Don’t Make Me Spray You With Lysol.

lysol

Before children I dealt with sickness or being sick once a year. It was a rare occasion for me to have a cold or the flu. Having to deal with snot or puke was not even on my radar. There wasn’t a need for a sick day. I never missed a party or an event because of green snot. Then I had a child.

Not too long ago I read that the average child has 10 colds a year, the average adult has three. Calculating in regards to my family, that means 30 colds amongst the creatures I have birthed and 6 between my husband and I. Further information states that the average cold will last 7 days. That means 252 days out of the 365 of the year someone will be sick in my house, exposing the rest of the clan to their disgusting snot and spraying coughs. Add in the number of times that allergies strike, an out break of pink eye clobbers the preschool classroom or a stomach bug hits the church nursery. At the end of my calculating I come to the end result that the Halperin household will have a sickness almost 365 days a year.  This means that the house doctor, mommy, is on call 24 hours a day. Boogie Wipes on hand. Cold meds stocked. A cabinet brimming with essential oils and herbal vitamins. Hand sanitizer in every pocket, purse and drawer. Pediatrician on speed dial. Allergists card tacked to the fridge. Minute-Clinic contact number memorized.

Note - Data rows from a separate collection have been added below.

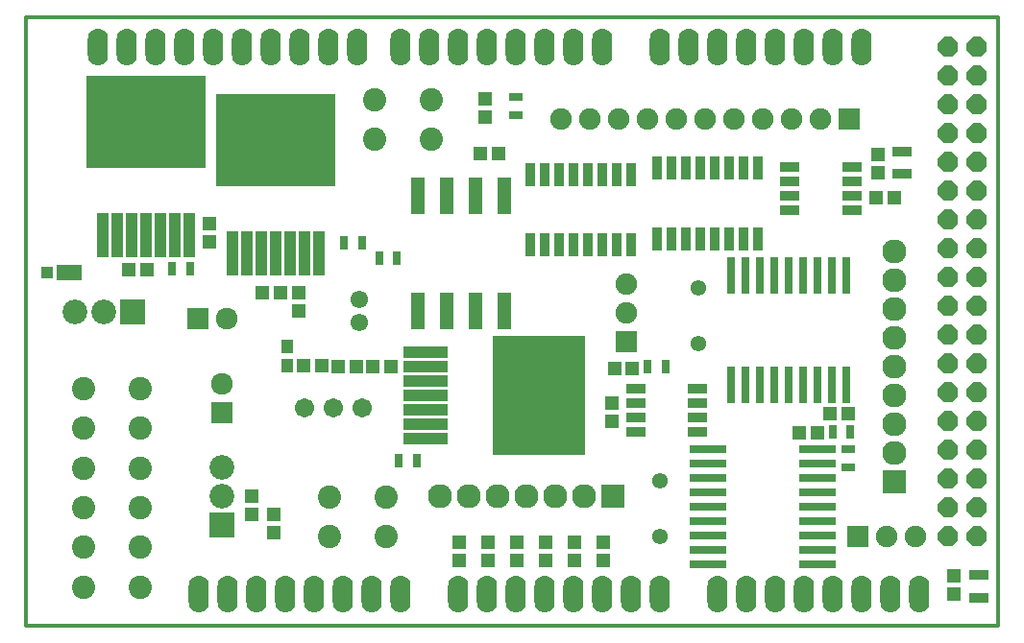
<source format=gbr>
G04 EasyPC Gerber Version 21.0.3 Build 4286 *
G04 #@! TF.Part,Single*
G04 #@! TF.FileFunction,Soldermask,Top *
G04 #@! TF.FilePolarity,Negative *
%FSLAX35Y35*%
%MOIN*%
G04 #@! TA.AperFunction,ComponentPad*
%ADD92O,0.07000X0.13000*%
G04 #@! TA.AperFunction,SMDPad*
%ADD118R,0.03126X0.04701*%
%ADD102R,0.03165X0.12811*%
%ADD106R,0.03559X0.08283*%
%ADD119R,0.04150X0.04937*%
%ADD115R,0.04150X0.15567*%
%ADD105R,0.04543X0.04937*%
%ADD117R,0.04937X0.12811*%
%ADD114R,0.32496X0.41354*%
%ADD121R,0.04150X0.04150*%
G04 #@! TA.AperFunction,ComponentPad*
%ADD96R,0.07496X0.07496*%
%ADD98R,0.07575X0.07575*%
%ADD94R,0.08382X0.08382*%
%ADD109R,0.08559X0.08559*%
G04 #@! TD.AperFunction*
%ADD91C,0.01200*%
G04 #@! TA.AperFunction,ComponentPad*
%ADD103C,0.05449*%
%ADD112C,0.06118*%
%ADD111C,0.06748*%
G04 #@! TA.AperFunction,SMDPad*
%ADD104R,0.04701X0.03126*%
%ADD101R,0.12811X0.03165*%
%ADD108R,0.06787X0.03441*%
G04 #@! TA.AperFunction,ComponentPad*
%ADD97C,0.07496*%
G04 #@! TA.AperFunction,SMDPad*
%ADD107R,0.07102X0.03756*%
%ADD113R,0.15567X0.04150*%
%ADD100R,0.04937X0.04543*%
%ADD120R,0.08874X0.05331*%
G04 #@! TA.AperFunction,ComponentPad*
%ADD99C,0.07575*%
%ADD122C,0.08087*%
%ADD95C,0.08382*%
%ADD110C,0.08559*%
%AMT93*0 Octagon Pad at angle 0*4,1,8,-0.01449,-0.03500,0.01449,-0.03500,0.03500,-0.01449,0.03500,0.01449,0.01449,0.03500,-0.01449,0.03500,-0.03500,0.01449,-0.03500,-0.01449,-0.01449,-0.03500,0*%
%ADD93T93*%
G04 #@! TA.AperFunction,SMDPad*
%ADD116R,0.41354X0.32496*%
X0Y0D02*
D02*
D91*
X600Y600D02*
X338013D01*
Y212100*
X600*
Y600*
D02*
D92*
X25466Y201812D03*
X35466D03*
X45466D03*
X55466D03*
X60466Y11812D03*
X65466Y201812D03*
X70466Y11812D03*
X75466Y201812D03*
X80466Y11812D03*
X85466Y201812D03*
X90466Y11812D03*
X95466Y201812D03*
X100466Y11812D03*
X105466Y201812D03*
X110466Y11812D03*
X115466Y201812D03*
X120466Y11812D03*
X130466D03*
Y201812D03*
X140466D03*
X150466Y11812D03*
Y201812D03*
X160466Y11812D03*
Y201812D03*
X170466Y11812D03*
Y201812D03*
X180466Y11812D03*
Y201812D03*
X190466Y11812D03*
Y201812D03*
X200466Y11812D03*
Y201812D03*
X210466Y11812D03*
X220466D03*
Y201812D03*
X230466D03*
X240466Y11812D03*
Y201812D03*
X250466Y11812D03*
Y201812D03*
X260466Y11812D03*
Y201812D03*
X270466Y11812D03*
Y201812D03*
X280466Y11812D03*
Y201812D03*
X290466Y11812D03*
Y201812D03*
X300466Y11812D03*
X310466D03*
D02*
D93*
X320466Y31812D03*
Y41812D03*
Y51812D03*
Y61812D03*
Y71812D03*
Y81812D03*
Y91812D03*
Y101812D03*
Y111812D03*
Y121812D03*
Y131812D03*
Y141812D03*
Y151812D03*
Y161812D03*
Y171812D03*
Y181812D03*
Y191812D03*
Y201812D03*
X330466Y31812D03*
Y41812D03*
Y51812D03*
Y61812D03*
Y71812D03*
Y81812D03*
Y91812D03*
Y101812D03*
Y111812D03*
Y121812D03*
Y131812D03*
Y141812D03*
Y151812D03*
Y161812D03*
Y171812D03*
Y181812D03*
Y191812D03*
Y201812D03*
D02*
D94*
X204350Y45812D03*
X301850Y50812D03*
D02*
D95*
X144350Y45812D03*
X154350D03*
X164350D03*
X174350D03*
X184350D03*
X194350D03*
X301850Y60812D03*
Y70812D03*
Y80812D03*
Y90812D03*
Y100812D03*
Y110812D03*
Y120812D03*
Y130812D03*
D02*
D96*
X208850Y99312D03*
X286350Y176812D03*
X289350Y31562D03*
D02*
D97*
X186350Y176812D03*
X196350D03*
X206350D03*
X208850Y109312D03*
Y119312D03*
X216350Y176812D03*
X226350D03*
X236350D03*
X246350D03*
X256350D03*
X266350D03*
X276350D03*
X299350Y31562D03*
X309350D03*
D02*
D98*
X60350Y107312D03*
X68557Y74778D03*
D02*
D99*
Y84778D03*
X70350Y107312D03*
D02*
D100*
X64350Y133912D03*
Y140211D03*
X78714Y39267D03*
Y45566D03*
X86509Y33125D03*
Y39424D03*
X95250Y110162D03*
Y116461D03*
X150850Y23412D03*
Y29711D03*
X159850Y177412D03*
Y183711D03*
X160850Y23412D03*
Y29711D03*
X170850Y23412D03*
Y29711D03*
X180850Y23412D03*
Y29711D03*
X190850Y23412D03*
Y29711D03*
X200850Y23412D03*
Y29711D03*
X203911Y71629D03*
Y77928D03*
X296350Y157912D03*
Y164211D03*
X322600Y11662D03*
Y17961D03*
D02*
D101*
X237350Y22062D03*
Y27062D03*
Y32062D03*
Y37062D03*
Y42062D03*
Y47062D03*
Y52062D03*
Y57062D03*
Y62062D03*
X275145Y22062D03*
Y27062D03*
Y32062D03*
Y37062D03*
Y42062D03*
Y47062D03*
Y52062D03*
Y57062D03*
Y62062D03*
D02*
D102*
X245100Y84463D03*
Y122259D03*
X250100Y84463D03*
Y122259D03*
X255100Y84463D03*
Y122259D03*
X260100Y84463D03*
Y122259D03*
X265100Y84463D03*
Y122259D03*
X270100Y84463D03*
Y122259D03*
X275100Y84463D03*
Y122259D03*
X280100Y84463D03*
Y122259D03*
X285100Y84463D03*
Y122259D03*
D02*
D103*
X220600Y31706D03*
Y50918D03*
X233850Y98706D03*
Y117918D03*
D02*
D104*
X170600Y177912D03*
Y184211D03*
X285880Y55802D03*
Y62101D03*
D02*
D105*
X36200Y124312D03*
X42500D03*
X82651Y116353D03*
X88950D03*
X96950Y91062D03*
X103250D03*
X108950Y90812D03*
X115250D03*
X120950D03*
X127250D03*
X158242Y164778D03*
X164541D03*
X204700Y90062D03*
X211000D03*
X268793Y67692D03*
X275092D03*
X279659Y74306D03*
X285958D03*
X295450Y149312D03*
X301750D03*
D02*
D106*
X175545Y132869D03*
Y157475D03*
X180545Y132869D03*
Y157475D03*
X185545Y132869D03*
Y157475D03*
X190545Y132869D03*
Y157475D03*
X195545Y132869D03*
Y157475D03*
X200545Y132869D03*
Y157475D03*
X205545Y132869D03*
Y157475D03*
X210545Y132869D03*
Y157475D03*
X219600Y135009D03*
Y159615D03*
X224600Y135009D03*
Y159615D03*
X229600Y135009D03*
Y159615D03*
X234600Y135009D03*
Y159615D03*
X239600Y135009D03*
Y159615D03*
X244600Y135009D03*
Y159615D03*
X249600Y135009D03*
Y159615D03*
X254600Y135009D03*
Y159615D03*
D02*
D107*
X212080Y67987D03*
Y72987D03*
Y77987D03*
Y82987D03*
X233537Y67987D03*
Y72987D03*
Y77987D03*
Y82987D03*
X265622Y145062D03*
Y150062D03*
Y155062D03*
Y160062D03*
X287078Y145062D03*
Y150062D03*
Y155062D03*
Y160062D03*
D02*
D108*
X304600Y157625D03*
Y165499D03*
X331350Y10375D03*
Y18249D03*
D02*
D109*
X37376Y109739D03*
X68557Y35802D03*
D02*
D110*
X17376Y109739D03*
X27376D03*
X68557Y45802D03*
Y55802D03*
D02*
D111*
X97350Y76312D03*
X107350D03*
X117350D03*
D02*
D112*
X116350Y106125D03*
Y113999D03*
D02*
D113*
X139265Y65684D03*
Y70684D03*
Y75684D03*
Y80684D03*
Y85684D03*
Y90684D03*
Y95684D03*
D02*
D114*
X178635Y80684D03*
D02*
D115*
X27350Y136274D03*
X32350D03*
X37350D03*
X42350D03*
X47350D03*
X52350D03*
X57350D03*
X72100Y129896D03*
X77100D03*
X82100D03*
X87100D03*
X92100D03*
X97100D03*
X102100D03*
D02*
D116*
X42350Y175644D03*
X87100Y169267D03*
D02*
D117*
X136391Y109896D03*
Y149896D03*
X146391Y109896D03*
Y149896D03*
X156391Y109896D03*
Y149896D03*
X166391Y109896D03*
Y149896D03*
D02*
D118*
X51200Y124562D03*
X57500D03*
X110950Y133812D03*
X117250D03*
X123045Y128400D03*
X129344D03*
X129950Y58062D03*
X136250D03*
X216200Y90562D03*
X222500D03*
X280368Y67928D03*
X286667D03*
D02*
D119*
X91350Y90965D03*
Y97658D03*
D02*
D120*
X15368Y123440D03*
D02*
D121*
X7887D03*
D02*
D122*
X20474Y14113D03*
Y27893D03*
Y41672D03*
Y55452D03*
Y69231D03*
Y83011D03*
X40159Y14113D03*
Y27893D03*
Y41672D03*
Y55452D03*
Y69231D03*
Y83011D03*
X105935Y31639D03*
Y45418D03*
X121435Y169639D03*
Y183418D03*
X125620Y31639D03*
Y45418D03*
X141120Y169639D03*
Y183418D03*
X0Y0D02*
M02*

</source>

For someone who doesn’t deal well with snot or vomit, having a sick child (or a large man-child as a husband) is a form of torture for me.  What creates more of an annoyance for me is that my kids always, ALWAYS seem to come down with something when I have plans. Don’t get me wrong, I do feel bad for my kids when they come down with a bug, but I’d be lying if the first thought that comes into my head is “You’ve got to be kidding me!!! $$#%$%” I should have known this prior to becoming a mommy because the man I ended up marrying, who would later become the daddy of my babies, was sick for EVERY SINGLE New Year’s Eve for the first six that we were together.

The amount of money that is spent on doctor visits, heath store visits and pharmacy purchases is close to insane when you have children. You don’t want them to suffer, live in fear of them getting sicker than what is deemed normal and want them to get well as quickly as possible, so you spend obscene amounts of cash to find a cure. After all the purchases and running around, at the end of the day a little TLC from Dr. Mommy is what naturally does the trick.

As we are in the throes of cold/flu season please accept my apologies in advance for my public behavior. I apologize for jumping in front of and shielding my children from your sneeze like a crazed lunatic. I am sorry for throwing daggers with my eyes at your children that are coughing or wiping their noses on your pants. I am apologetic for my actions that include wiping down every inch of the restaurant table or the extra ten minutes that it takes me to check out at the health food store as I interrogate the cashier on the difference between this brand of Elderberry and this form of Echinacea. I’m just trying to make it through 365 days with a mission to have at least a couple be snot free. So do me a favor and wash your hands … don’t make me do it for you or have to spray you with Lysol in public.